Submitted to: Geoderma
Publication Type: Trade Journal
Publication Acceptance Date: 8/14/1996
Publication Date: N/A
Citation: N/A Interpretive Summary: The Simultaneous Heat And Water (SHAW) model, developed by ARS, was used to simulate the downward movement of water in the soil under different climates, vegetation types, and soil textures to examine the impact of periods of wetter climate found during the Holocene on the development of calcium carbonate layers in soils throughout the Mojave Desert. Model predictions showed that the depth of water movement in the soil for dry and wet years strongly corresponds with two zones of carbonate accumulation found in the soil, respectively. This study suggests that the shallower zone of accumulated carbonate is a result of periods of decreased winter and spring rainfall and not due to increases in temperature during the Holocene or the development of clay horizons in the soil.

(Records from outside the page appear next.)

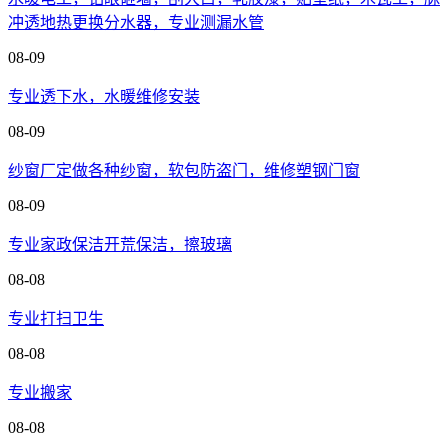
冲透地热更换分水器，专业测漏水管
08-09
专业透下水，水暖维修安装
08-09
纱窗厂定做各种纱窗，软包防盗门，维修塑钢门窗
08-09
专业家政保洁开荒保洁，擦玻璃
08-08
专业打扫卫生
08-08
专业搬家
08-08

Technical Abstract: The Simultaneous Heat And Water (SHAW) model was used to simulate the downward flux of soil-water under varied conditions of climate, vegetation, and soil texture to determine the potential impact of episodic periods of wetter climate during the Holocene on calcic soils in the Mojave Desert. Modeling results indicate that the soil-water balance for dry and wet years strongly corresponds with the upper and lower zones of a bimodal accumulation of carbonate in the soil, respectively. This study suggests that the shallow zone of accumulated carbonate is a result of periods of significant decreases in winter and spring rainfall and not primarily due to increases in Holocene temperature or the development of clay horizons.